It’s a common question from students, especially future neurology residents, as well as advanced practice providers and allied health professionals set to care for neurological patients. It’s a hard question to answer because neurologists often rely on a variety of texts for different purposes. Reference texts such as Adams and Victor’s or Bradley and Daroff are too encyclopedic to recommend for straight-through reading unless the intended use is as a sleep aid (the latest edition of Bradley’s weighs in at 2348 pages). Brazis’s Localization in Clinical Neurology is indispensable for refining one’s localization skills, but isn’t suitable for a beginner’s approach to the field. Closer to the mark is Patten’s Neurological Differential Diagnosis. It’s quite readable, full of anecdotes, and suitable for the beginning neurologist. The drawings are marvelous. As big a fan as I am, this text is rather dated, not having been updated since 1996.
Clinical Neurology and Neuroanatomy, by Harvard neurologist Aaron L. Berkowitz, threads the needle perfectly. This isn’t surprising; Dr. Berkowitz’s CV shows over a half dozen teaching awards. He’s authored several other textbooks and he directs the Global Neurology Program at Brigham and Women’s. I suppose nothing develops one’s neurological skills quite like practicing and teaching neurology in resource-limited areas.

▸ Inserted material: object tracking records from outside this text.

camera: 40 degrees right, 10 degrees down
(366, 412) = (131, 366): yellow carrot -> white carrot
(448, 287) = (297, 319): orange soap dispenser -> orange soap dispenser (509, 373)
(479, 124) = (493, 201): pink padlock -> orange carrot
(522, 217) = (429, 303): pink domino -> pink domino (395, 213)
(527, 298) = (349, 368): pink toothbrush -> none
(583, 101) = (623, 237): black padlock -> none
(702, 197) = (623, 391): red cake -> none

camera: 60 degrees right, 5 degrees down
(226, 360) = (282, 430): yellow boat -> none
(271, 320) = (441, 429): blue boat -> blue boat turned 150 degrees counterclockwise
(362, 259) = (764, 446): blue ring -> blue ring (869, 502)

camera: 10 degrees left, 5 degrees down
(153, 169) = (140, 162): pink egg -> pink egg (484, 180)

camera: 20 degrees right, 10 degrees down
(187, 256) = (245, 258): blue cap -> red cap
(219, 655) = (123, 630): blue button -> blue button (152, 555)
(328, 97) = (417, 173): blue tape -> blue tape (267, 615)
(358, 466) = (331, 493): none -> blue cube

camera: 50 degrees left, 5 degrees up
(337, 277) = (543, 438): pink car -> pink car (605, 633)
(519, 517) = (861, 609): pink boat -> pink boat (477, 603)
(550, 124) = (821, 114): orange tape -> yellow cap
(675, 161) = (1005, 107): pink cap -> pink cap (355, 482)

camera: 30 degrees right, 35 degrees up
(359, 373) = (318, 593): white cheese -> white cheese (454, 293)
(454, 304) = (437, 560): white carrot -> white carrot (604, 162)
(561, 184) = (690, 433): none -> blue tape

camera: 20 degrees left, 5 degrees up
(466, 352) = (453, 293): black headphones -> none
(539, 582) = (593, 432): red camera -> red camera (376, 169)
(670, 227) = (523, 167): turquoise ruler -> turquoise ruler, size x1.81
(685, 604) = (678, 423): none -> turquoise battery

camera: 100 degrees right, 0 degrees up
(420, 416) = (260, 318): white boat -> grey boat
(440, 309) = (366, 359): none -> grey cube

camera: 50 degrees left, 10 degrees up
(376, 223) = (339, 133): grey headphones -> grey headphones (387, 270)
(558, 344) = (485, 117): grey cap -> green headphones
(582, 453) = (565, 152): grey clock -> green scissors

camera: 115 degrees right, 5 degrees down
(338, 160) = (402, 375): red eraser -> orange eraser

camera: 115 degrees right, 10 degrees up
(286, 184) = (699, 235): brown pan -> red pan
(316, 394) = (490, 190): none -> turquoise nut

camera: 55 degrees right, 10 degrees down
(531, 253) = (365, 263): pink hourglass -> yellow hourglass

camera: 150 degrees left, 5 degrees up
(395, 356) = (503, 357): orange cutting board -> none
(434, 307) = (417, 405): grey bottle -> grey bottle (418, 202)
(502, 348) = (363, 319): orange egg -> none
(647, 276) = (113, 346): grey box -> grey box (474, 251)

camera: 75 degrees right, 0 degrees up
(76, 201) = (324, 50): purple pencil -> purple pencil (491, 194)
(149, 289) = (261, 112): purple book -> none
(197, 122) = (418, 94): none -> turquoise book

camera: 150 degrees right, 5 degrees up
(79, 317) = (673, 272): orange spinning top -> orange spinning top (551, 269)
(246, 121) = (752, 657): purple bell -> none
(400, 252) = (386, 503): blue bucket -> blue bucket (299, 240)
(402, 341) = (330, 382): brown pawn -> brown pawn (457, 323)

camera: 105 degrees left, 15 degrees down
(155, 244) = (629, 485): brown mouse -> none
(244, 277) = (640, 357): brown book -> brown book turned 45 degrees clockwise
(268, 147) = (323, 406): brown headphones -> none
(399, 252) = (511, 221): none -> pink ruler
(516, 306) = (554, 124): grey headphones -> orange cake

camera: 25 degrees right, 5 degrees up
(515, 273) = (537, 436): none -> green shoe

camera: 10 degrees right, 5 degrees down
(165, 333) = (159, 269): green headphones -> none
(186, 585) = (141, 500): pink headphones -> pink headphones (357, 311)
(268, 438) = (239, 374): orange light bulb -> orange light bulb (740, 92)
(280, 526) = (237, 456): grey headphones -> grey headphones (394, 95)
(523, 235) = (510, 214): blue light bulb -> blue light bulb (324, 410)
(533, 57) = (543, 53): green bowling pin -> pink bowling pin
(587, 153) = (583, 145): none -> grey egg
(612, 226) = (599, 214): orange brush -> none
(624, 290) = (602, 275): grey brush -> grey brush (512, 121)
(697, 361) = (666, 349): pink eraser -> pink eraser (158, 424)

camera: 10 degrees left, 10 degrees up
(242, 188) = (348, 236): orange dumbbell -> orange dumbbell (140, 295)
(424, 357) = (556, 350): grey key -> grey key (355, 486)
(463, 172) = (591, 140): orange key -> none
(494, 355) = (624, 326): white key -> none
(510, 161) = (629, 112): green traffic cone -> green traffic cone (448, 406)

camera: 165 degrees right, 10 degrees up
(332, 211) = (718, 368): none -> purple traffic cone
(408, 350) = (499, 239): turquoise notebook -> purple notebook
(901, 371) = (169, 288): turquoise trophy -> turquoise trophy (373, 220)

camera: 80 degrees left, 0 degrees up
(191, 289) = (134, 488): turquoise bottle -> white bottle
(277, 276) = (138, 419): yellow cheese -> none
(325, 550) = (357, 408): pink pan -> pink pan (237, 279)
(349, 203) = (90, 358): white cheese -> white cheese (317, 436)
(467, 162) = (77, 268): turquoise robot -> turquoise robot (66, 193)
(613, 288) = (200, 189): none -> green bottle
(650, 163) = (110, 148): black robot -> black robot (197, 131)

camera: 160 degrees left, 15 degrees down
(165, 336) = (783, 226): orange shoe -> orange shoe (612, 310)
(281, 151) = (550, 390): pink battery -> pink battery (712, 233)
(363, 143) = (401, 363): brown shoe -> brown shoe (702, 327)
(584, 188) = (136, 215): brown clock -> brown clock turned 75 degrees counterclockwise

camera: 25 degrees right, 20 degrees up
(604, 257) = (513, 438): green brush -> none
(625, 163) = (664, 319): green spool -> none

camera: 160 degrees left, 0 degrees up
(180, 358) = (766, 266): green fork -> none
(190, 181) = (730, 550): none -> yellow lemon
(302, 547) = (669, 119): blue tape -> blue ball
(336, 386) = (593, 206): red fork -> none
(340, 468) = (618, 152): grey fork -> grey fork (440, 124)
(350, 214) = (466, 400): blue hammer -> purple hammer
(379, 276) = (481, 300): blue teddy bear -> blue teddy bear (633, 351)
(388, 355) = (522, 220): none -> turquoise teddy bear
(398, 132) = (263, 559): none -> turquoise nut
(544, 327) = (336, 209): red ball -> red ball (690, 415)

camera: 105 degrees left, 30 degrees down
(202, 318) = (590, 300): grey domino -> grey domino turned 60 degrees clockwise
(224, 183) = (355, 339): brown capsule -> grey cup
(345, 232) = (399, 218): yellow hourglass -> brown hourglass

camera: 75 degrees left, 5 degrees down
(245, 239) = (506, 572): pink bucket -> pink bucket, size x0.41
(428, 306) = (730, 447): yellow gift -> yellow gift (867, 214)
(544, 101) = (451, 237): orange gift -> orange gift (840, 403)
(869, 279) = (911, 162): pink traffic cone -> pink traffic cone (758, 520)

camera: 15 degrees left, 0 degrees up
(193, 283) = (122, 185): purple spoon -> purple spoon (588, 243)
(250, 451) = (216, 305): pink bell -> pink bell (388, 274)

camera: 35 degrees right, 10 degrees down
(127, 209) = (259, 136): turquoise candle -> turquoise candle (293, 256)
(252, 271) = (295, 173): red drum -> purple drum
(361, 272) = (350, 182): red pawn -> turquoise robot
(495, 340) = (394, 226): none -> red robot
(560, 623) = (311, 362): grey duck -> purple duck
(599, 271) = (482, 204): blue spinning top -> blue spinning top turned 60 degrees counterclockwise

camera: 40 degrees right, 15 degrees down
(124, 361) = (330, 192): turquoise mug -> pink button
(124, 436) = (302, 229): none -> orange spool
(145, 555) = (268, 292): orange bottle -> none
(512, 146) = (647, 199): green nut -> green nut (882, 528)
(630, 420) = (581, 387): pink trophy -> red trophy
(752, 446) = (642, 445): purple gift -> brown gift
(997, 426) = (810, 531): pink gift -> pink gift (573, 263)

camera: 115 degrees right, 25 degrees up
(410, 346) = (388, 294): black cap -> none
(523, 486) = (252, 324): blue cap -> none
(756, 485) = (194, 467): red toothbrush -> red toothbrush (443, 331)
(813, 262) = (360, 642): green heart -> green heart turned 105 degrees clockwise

Like many neurology texts, this one is divided in two parts, the first on the approach to patients with the different types of symptoms and the second on the neurological diseases themselves (epileptic, vascular, etc.) The first chapter includes a very important discussion of the neurological method (my own take on that is here), including a helpful and under-appreciated mention of localizing neurological disease to specific structures (e.g. Broca’s area on the left) vs. tissue types (peripheral myelin vs. axons) vs. systems (pyramidal, extra-pyramidal, etc.) I also like how well Dr. Berkowitz marries the neuroanatomical descriptions, say of the visual pathways, to the approach to to the patient with, in this example, visual loss.
I found much else to like in this text:
- There are great explanations of tricky material such as strabismus, cover testing, and the use of the Maddox rod and optokinetic drum. There’s a good introduction to peripheral neurology and EMG. The chapter on neuromuscular junction disorders has an excellent description of low- and high-frequency repetitive nerve stimulation in myasthenia gravis and Lambert-Eaton myasthenic syndrome.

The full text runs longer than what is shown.